Aim of the task —
For the records that follow, please set down exactly the lines between the one holding "M817,962L881,976L873,1010H833L834,1006L808,1000Z" and the one holding "<!-- legend -->", inclusive, and only those.
::: Given entries :::
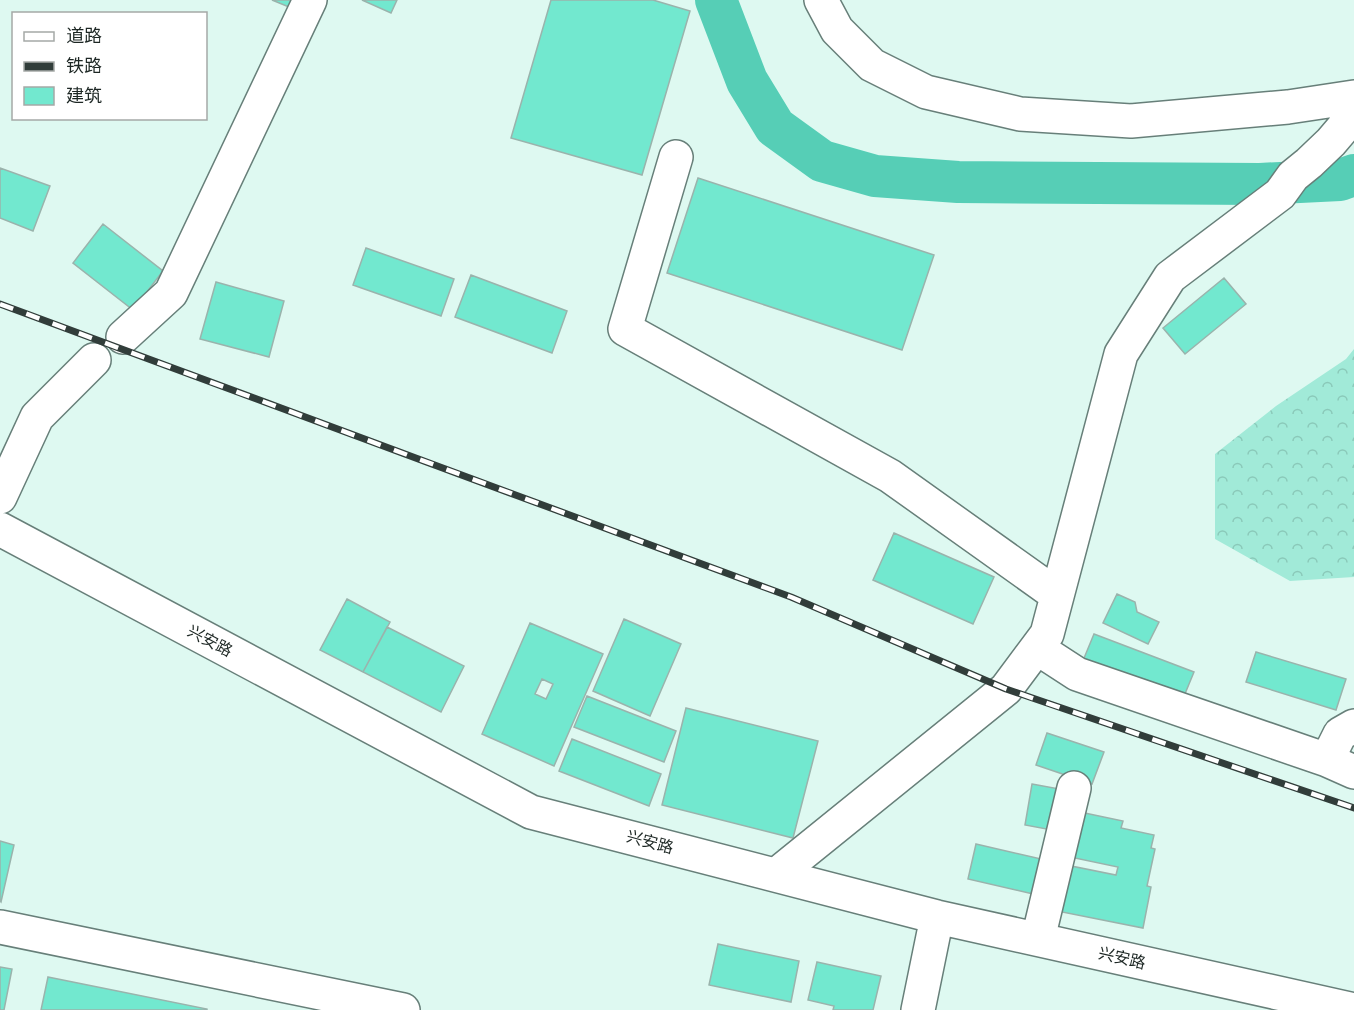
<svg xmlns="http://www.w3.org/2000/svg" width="1354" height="1010" font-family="'Roboto Condensed','Noto Sans SC',sans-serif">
<defs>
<pattern id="forest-crowns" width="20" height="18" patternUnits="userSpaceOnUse" patternTransform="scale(1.5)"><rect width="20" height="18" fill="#a1ead8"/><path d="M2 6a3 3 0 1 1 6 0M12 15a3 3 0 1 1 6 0" fill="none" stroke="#8ac9b9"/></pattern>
</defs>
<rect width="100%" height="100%" fill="#def9f1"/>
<!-- forest -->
<path fill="url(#forest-crowns)" d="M1354,349V577L1290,581L1215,539V454L1276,406L1346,359Z"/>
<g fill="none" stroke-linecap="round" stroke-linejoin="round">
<!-- river -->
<path stroke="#56ceb6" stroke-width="42" d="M716,0L747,81L775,127L822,161L875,176L958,182L1260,184L1340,180L1354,175"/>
</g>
<!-- building -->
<path fill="#72e8cf" stroke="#9ab3ac" stroke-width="1.5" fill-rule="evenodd" d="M272,0H292L289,7Z
M362,0H397L391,13Z
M551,0H653L690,11L642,175L511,138Z
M0,168L50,186L33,231L0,218Z
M698,178L934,255L902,350L667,273Z
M103,224L163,271L133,310L73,263Z
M366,248L454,279L441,316L353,285Z
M471,275L567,311L552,353L455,317Z
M1224,278L1246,304L1185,354L1163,328Z
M216,282L284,301L269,357L200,339Z
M894,533L994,577L973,624L873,580Z
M1117,594L1135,602L1137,612L1159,622L1148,644L1103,623Z
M347,599L390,622L363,672L320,650Z
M624,619L681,644L650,716L593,691Z
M530,623L603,654L554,766L482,734ZM542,679L553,684L546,699L535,694Z
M387,627L464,666L441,712L363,672Z
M1094,634L1194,672L1182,701L1082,663Z
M1256,652L1346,679L1336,710L1246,682Z
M587,696L676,731L664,762L574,727Z
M686,708L818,741L793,838L662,805Z
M1047,733L1104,752L1092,784L1036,765Z
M572,739L661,774L649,806L559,771Z
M1032,784L1065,790L1057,831L1025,825Z
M1080,812L1123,821L1121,828L1154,835L1151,848L1155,849L1147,886L1151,887L1143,928L1057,911L1066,865L1116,875L1118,867L1070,857Z
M0,841L14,845L1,902L0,901Z
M976,844L1050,861L1042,896L968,879Z
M718,944L799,961L791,1002L709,985Z
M817,962L881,976L873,1010H833L834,1006L808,1000Z
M0,967L12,969L4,1010H0Z
M48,977L207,1009V1010H41Z"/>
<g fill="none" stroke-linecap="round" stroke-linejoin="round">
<!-- minor casing -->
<g stroke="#677f79" stroke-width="36">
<path id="minor" d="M821,0L837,30L872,65L926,92L1020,114L1131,121L1288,107L1354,97
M676,157L625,329L890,476L1057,595
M123,337L171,293L310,0
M0,497L37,417L94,360
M0,529L531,812L937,917L1354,1010
M1037,648L1077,674L1327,760L1354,772
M1327,760L1340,734L1354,726
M776,875L1006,689L1047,634L1121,354L1170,277L1280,194L1293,176L1309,163L1331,142L1354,115
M0,927L403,1010
M1038,939L1074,788
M918,1010L937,917"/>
</g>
<!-- minor -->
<use href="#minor" stroke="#fff" stroke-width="33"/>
<!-- rail casing -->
<g stroke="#313d3a" stroke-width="7">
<path id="rail" d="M0,304L791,597L1006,689L1354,808"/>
</g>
<!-- rail -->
<use href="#rail" stroke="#fff" stroke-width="4.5" stroke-dasharray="14" stroke-linecap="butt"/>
</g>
<g text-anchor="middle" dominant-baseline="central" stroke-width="5" stroke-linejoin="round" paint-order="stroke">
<!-- street labels -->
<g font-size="16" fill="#1d2724" stroke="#fff">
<text transform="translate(210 641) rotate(28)">兴安路</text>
<text transform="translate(650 842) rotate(15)">兴安路</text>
<text transform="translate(1122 958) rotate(13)">兴安路</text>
</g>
</g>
<!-- legend -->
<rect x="12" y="12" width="195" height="108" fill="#ffffff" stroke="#a5a9a7" stroke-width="1.5"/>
<rect x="24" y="32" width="30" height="9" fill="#ffffff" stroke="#a5a9a7" stroke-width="1.5"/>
<text x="66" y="42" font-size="18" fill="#1d2724">道路</text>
<rect x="24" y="62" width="30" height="9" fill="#313d3a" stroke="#a5a9a7" stroke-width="1.5"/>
<text x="66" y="72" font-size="18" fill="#1d2724">铁路</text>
<rect x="24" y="87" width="30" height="18" fill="#72e8cf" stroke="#a5a9a7" stroke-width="1.5"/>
<text x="66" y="102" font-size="18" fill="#1d2724">建筑</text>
</svg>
:::
Result for this exercise —
M817,962L881,976L873,1010H833L834,1006L808,1000Z
M0,967L12,969L4,1010H0Z
M48,977L207,1009V1010H41Z"/>
<g fill="none" stroke-linecap="round" stroke-linejoin="round">
<!-- minor casing -->
<g stroke="#677f79" stroke-width="36">
<path id="minor" d="M821,0L837,30L872,65L926,92L1020,114L1131,121L1288,107L1354,97
M676,157L625,329L890,476L1057,595
M123,337L171,293L310,0
M0,497L37,417L94,360
M0,529L531,812L937,917L1354,1010
M1037,648L1077,674L1327,760L1354,772
M1327,760L1340,734L1354,726
M776,875L1006,689L1047,634L1121,354L1170,277L1280,194L1293,176L1309,163L1331,142L1354,115
M0,927L403,1010
M1038,939L1074,788
M918,1010L937,917"/>
</g>
<!-- minor -->
<use href="#minor" stroke="#fff" stroke-width="33"/>
<!-- rail casing -->
<g stroke="#313d3a" stroke-width="7">
<path id="rail" d="M0,304L791,597L1006,689L1354,808"/>
</g>
<!-- rail -->
<use href="#rail" stroke="#fff" stroke-width="4.5" stroke-dasharray="14" stroke-linecap="butt"/>
</g>
<g text-anchor="middle" dominant-baseline="central" stroke-width="5" stroke-linejoin="round" paint-order="stroke">
<!-- street labels -->
<g font-size="16" fill="#1d2724" stroke="#fff">
<text transform="translate(210 641) rotate(28)">兴安路</text>
<text transform="translate(650 842) rotate(15)">兴安路</text>
<text transform="translate(1122 958) rotate(13)">兴安路</text>
</g>
</g>
<!-- legend -->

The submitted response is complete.